La Somalie demande aux commerçants et aux particuliers de ne pas verser de l’argent aux chebabs, car le gouvernement essaie de saper le système employé par le groupe terroriste pour financer ses opérations.
Les experts estiment que les chebabs nécessitent 100 millions de dollars par an pour armer et rémunérer ses combattants, fabriquer des bombes et effectuer des attaques à Mogadiscio et ailleurs. À titre de comparaison, le budget national de la Somalie s’élève à 250 millions de dollars.
L’affilié d’Al-Qaïda accumule cette énorme somme d’argent grâce à une toile complexe de crimes, notamment l’extorsion des importations dans les ports du pays, l’établissement des points de contrôle sur les routes principales, le blocage des routes pour forcer les voyageurs à traverser les communautés contrôlées par les chebabs, et les paiements exigés auprès des commerçants et des résidents sous forme de « taxe » sur les biens, appelée zakât.
« Les chebabs ont établi une entreprise criminelle sophistiquée comportant plusieurs niveaux de gouvernance et obligeant une vaste variété d’entreprises et de communautés à s’y conformer », écrit l’analyste Wendy Williams dans un essai pour le Centre d’études stratégiques de l’Afrique.

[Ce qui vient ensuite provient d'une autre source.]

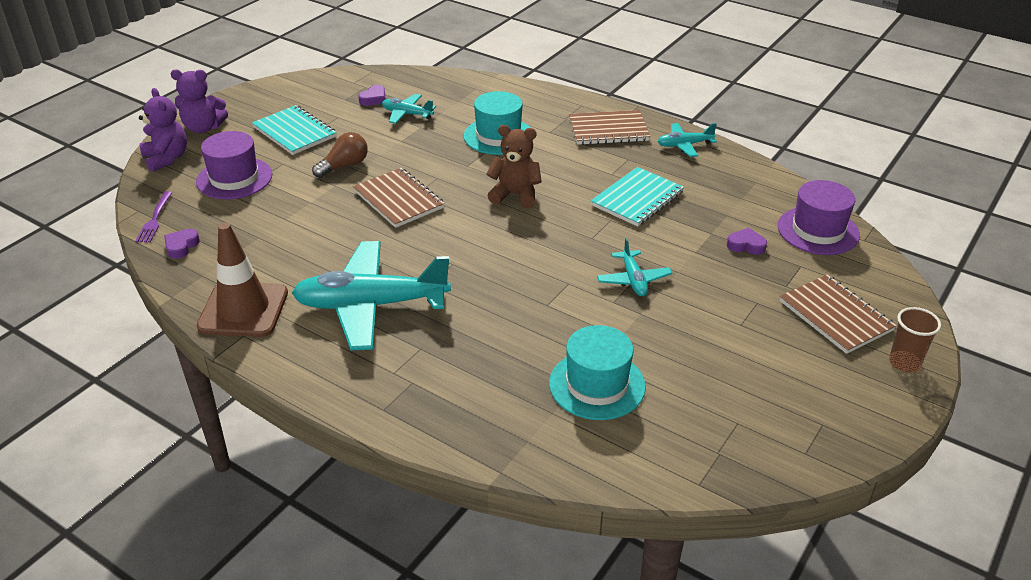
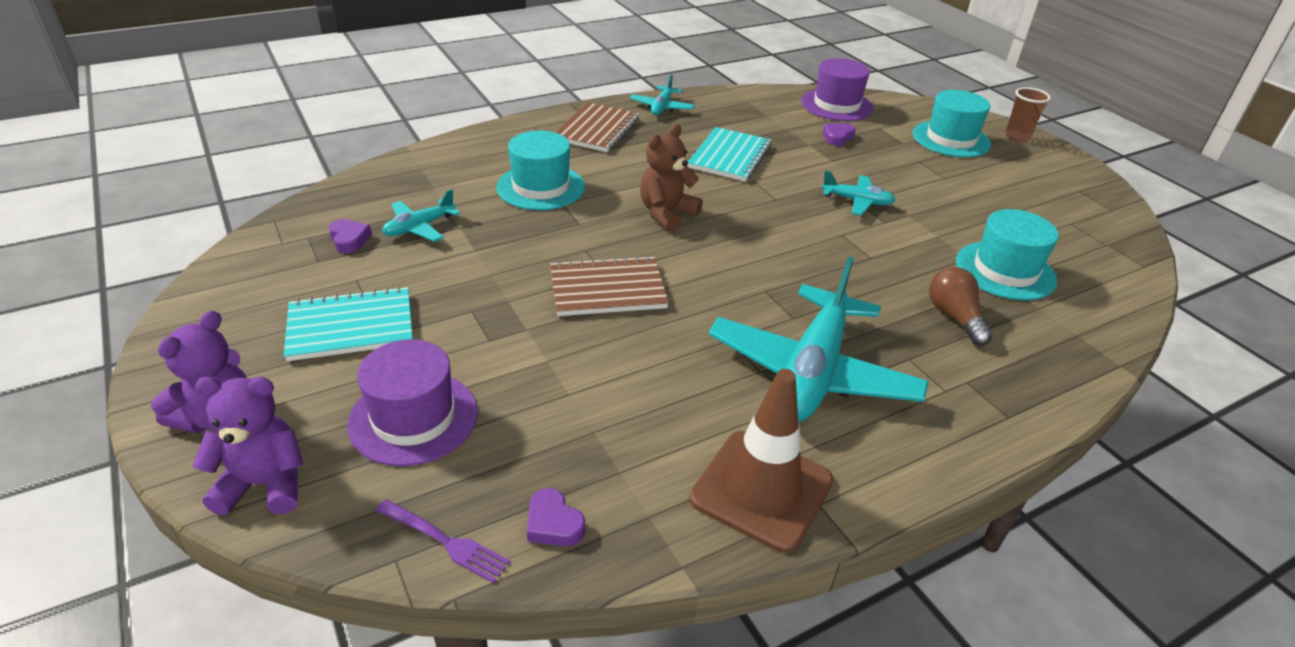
camera: 65 degrees left, 0 degrees up
brown light bulb [312,132,368,178] -> brown light bulb moved to [929,267,993,346]
turquoise notebook [591,167,684,227] -> turquoise notebook turned 45 degrees clockwise [688,127,772,182]
brown notebook [780,275,897,354] -> turquoise hat [913,90,991,157]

Les chebabs exercent une dominance dans 10 des 18 états fédéraux de Somalie ; ils ont des listes de citoyens et de leurs biens afin de percevoir une taxe de 2,5 %. Les victimes qui refusent de payer pourraient être tuées.

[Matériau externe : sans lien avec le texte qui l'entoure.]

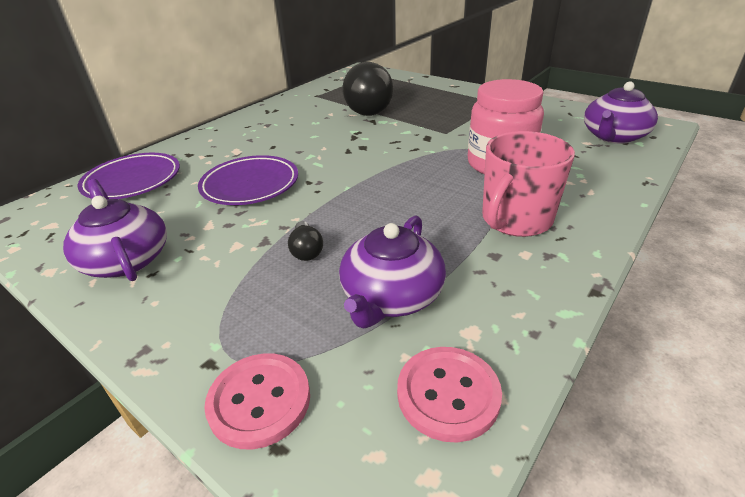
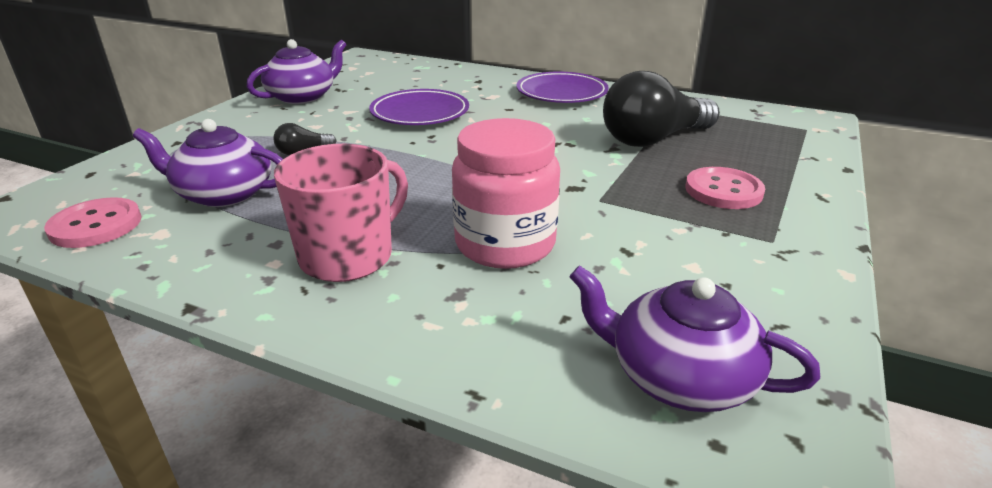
camera: 75 degrees right, 5 degrees down
purple plate [78,153,180,199] -> purple plate moved to [516,71,609,103]
pink button [204,353,310,450] -> pink button moved to [685,167,765,209]
pink mug [482,131,575,237] -> pink mug turned 105 degrees clockwise [274,144,408,282]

« La combinaison des informations et de la menace de violence permet aux chebabs de bénéficier des importations et des transactions foncières bien qu’ils n’aient pas de contrôle physique des centres commerciaux tels que Mogadiscio et Bosaso », écrit Mme Williams.
Les responsables somaliens ont annoncé des actions judiciaires contre toute entreprise qui verse de l’argent aux chebabs ou collabore avec le groupe terroriste. Ces actions pourraient inclure la révocation des permis émis par le gouvernement et nécessaires pour la conduite des affaires.
« Ne permettez pas à votre prospérité de détruire votre vie, parce que les forces de sécurité sont prêtes à agir contre toute personne essayant de collaborer avec ces groupes », a déclaré le ministre somalien de la Sécurité intérieure Abdullahi Sheikh Ismail lors d’une annonce publique avec l’avocat général Sulayman Mohamed Mohamoud et le ministre des Affaires religieuses Mukhtar Ali Robow.
Cette annonce récente fait écho à une annonce similaire des autorités somaliennes en 2022.
À l’époque, le ministère somalien du Commerce et de l’Industrie avait menacé de confisquer les biens de toute société faisant des affaires avec les chebabs.
« Tout marchand qui obéit aux instructions des terroristes et leur verse de l’argent ne sera jamais autorisé à nouveau à faire des affaires en Somalie », avait annoncé le ministère.
En 2023, le gouvernement somalien a clôturé 250 comptes bancaires et 70 comptes d’argent mobile appartenant aux militants chebabs.
Le gouvernement continue à traquer les sources de financement des chebabs, selon le ministre adjoint de l’Information Abdirahman Yusuf al-Adala.
Malgré les efforts du gouvernement pour les détruire financièrement, les chebabs survivent en maintenant des liens financiers hors de la Somalie. Le groupe utilise des sociétés au Kenya, en Ouganda et aux Émirats arabes unis pour transférer de l’argent, souvent à l’aide du réseau informel d’agents de change appelé hawala pour éviter les sanctions financières et la réglementation bancaire internationale.
Les responsables somaliens affirment que le versement d’argent aux chebabs par les commerçants et les citoyens somaliens nuit directement à leurs compatriotes.
Selon Moalim Mahdi, commandant de la police pour la région de Banadir, chaque bombe des chebabs explosant à Mogadiscio peut coûter jusqu’à 80.000 dollars. Cet argent est payé par les commerçants.
« Amener ces explosifs dans la ville nécessite un soutien financier important », déclare M. Mahdi à VOA.
Les autorités somaliennes espèrent paralyser la capacité des chebabs pour conduire des attaques en sapant leurs finances.
Lors de son intervention récente avec les autres responsables somaliens, M. Robow, ex-combattant des chebabs, a déclaré que le versement d’argent aux chebabs ne saurait être justifié parce qu’il nuit activement aux autres Somaliens.
« Ceux qui essaient de justifier leur soutien au terrorisme ne trouveront pas de refuge », a-t-il dit.